→ Aufgabe 1: Wie oft pro Woche findet im Interviewausschnitt über das Training der Hockeyspieler das Athletik- und Sprinttraining statt?
→ Aufgabe 2: Geben Sie den Interviewausschnitt über das Training der Hockeyspieler wörtlich wieder, und zwar alles von „NZ: Warum ist“ bis hinunter zu „Muskeln überhaupt ab?“.

→ Auszug:

══════════

Klaus Ludwig: Nicht unbedingt. Meine Arbeit findet meist unter der Woche statt. Wir machen zweimal die Woche Athletik- und Sprinttraining. Besondere Konzentration legen wir auf eine stabile Rumpfmuskulatur. Die ist die Grundvoraussetzung für alle sportlichen Leistungen.

NZ: Warum ist es wichtig, dass man auch als sehr ambitionierter Hobbysportler wie die Hockeyspieler des NHTC am Ball bleibt?

Ludwig: Die sportliche Leistungsfähigkeit, die sie sich den Winter über erarbeitet haben, sollte nicht verloren gehen. Sommersportler werden im Winter gemacht – und umgekehrt. Die Spieler waren über den Winter sehr fit. Daher haben wir entschieden, dass sie im Stand-By-Betrieb allein weiter trainieren sollen, weil ja noch keiner weiß, ob die Saison nicht doch weitergeht.

NZ: Wie schnell bauen sich die Muskeln überhaupt ab?

══════════

→ Datenteil:
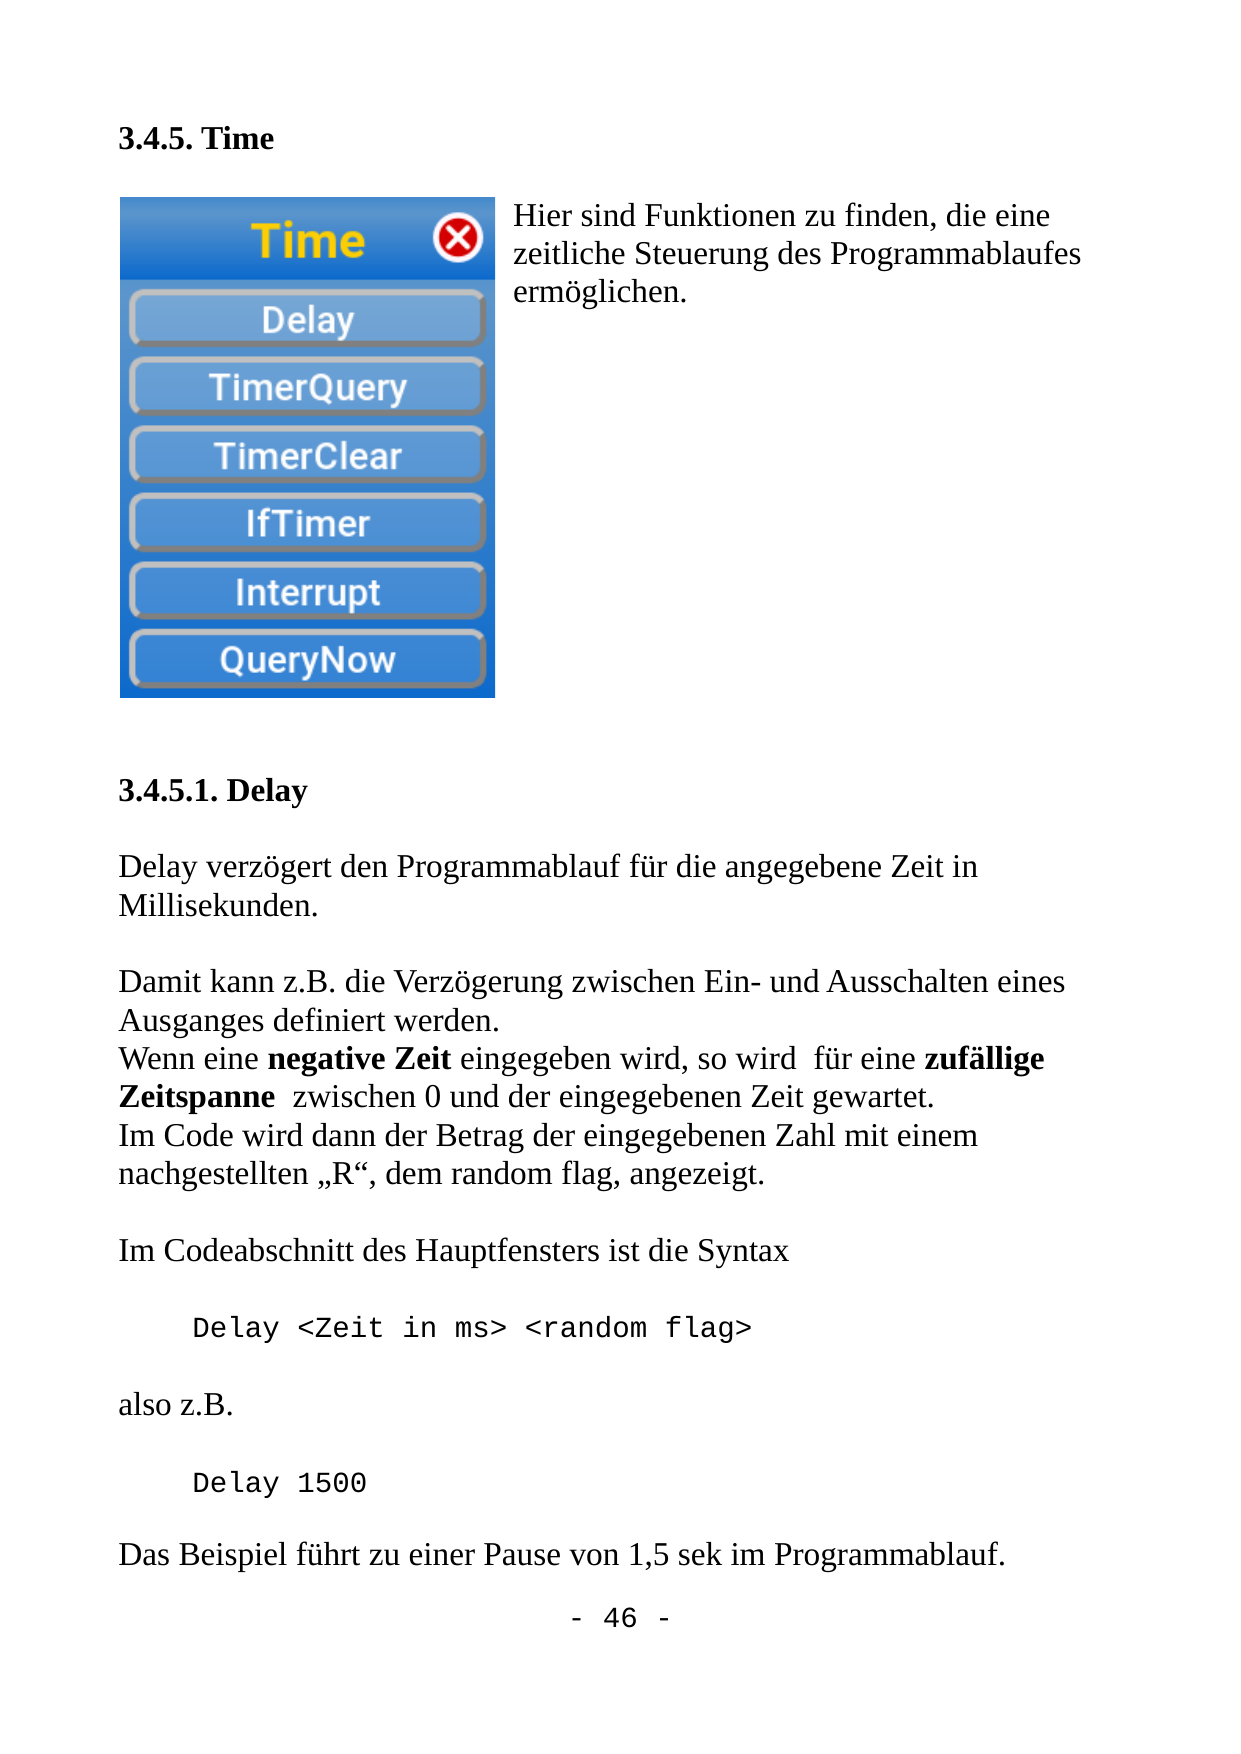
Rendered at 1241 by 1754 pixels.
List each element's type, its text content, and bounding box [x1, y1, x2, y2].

══════════

→ Antwort 1: Zweimal pro Woche.

→ Antwort 2:
NZ: Warum ist es wichtig, dass man auch als sehr ambitionierter Hobbysportler wie die Hockeyspieler des NHTC am Ball bleibt?

Ludwig: Die sportliche Leistungsfähigkeit, die sie sich den Winter über erarbeitet haben, sollte nicht verloren gehen. Sommersportler werden im Winter gemacht – und umgekehrt. Die Spieler waren über den Winter sehr fit. Daher haben wir entschieden, dass sie im Stand-By-Betrieb allein weiter trainieren sollen, weil ja noch keiner weiß, ob die Saison nicht doch weitergeht.

NZ: Wie schnell bauen sich die Muskeln überhaupt ab?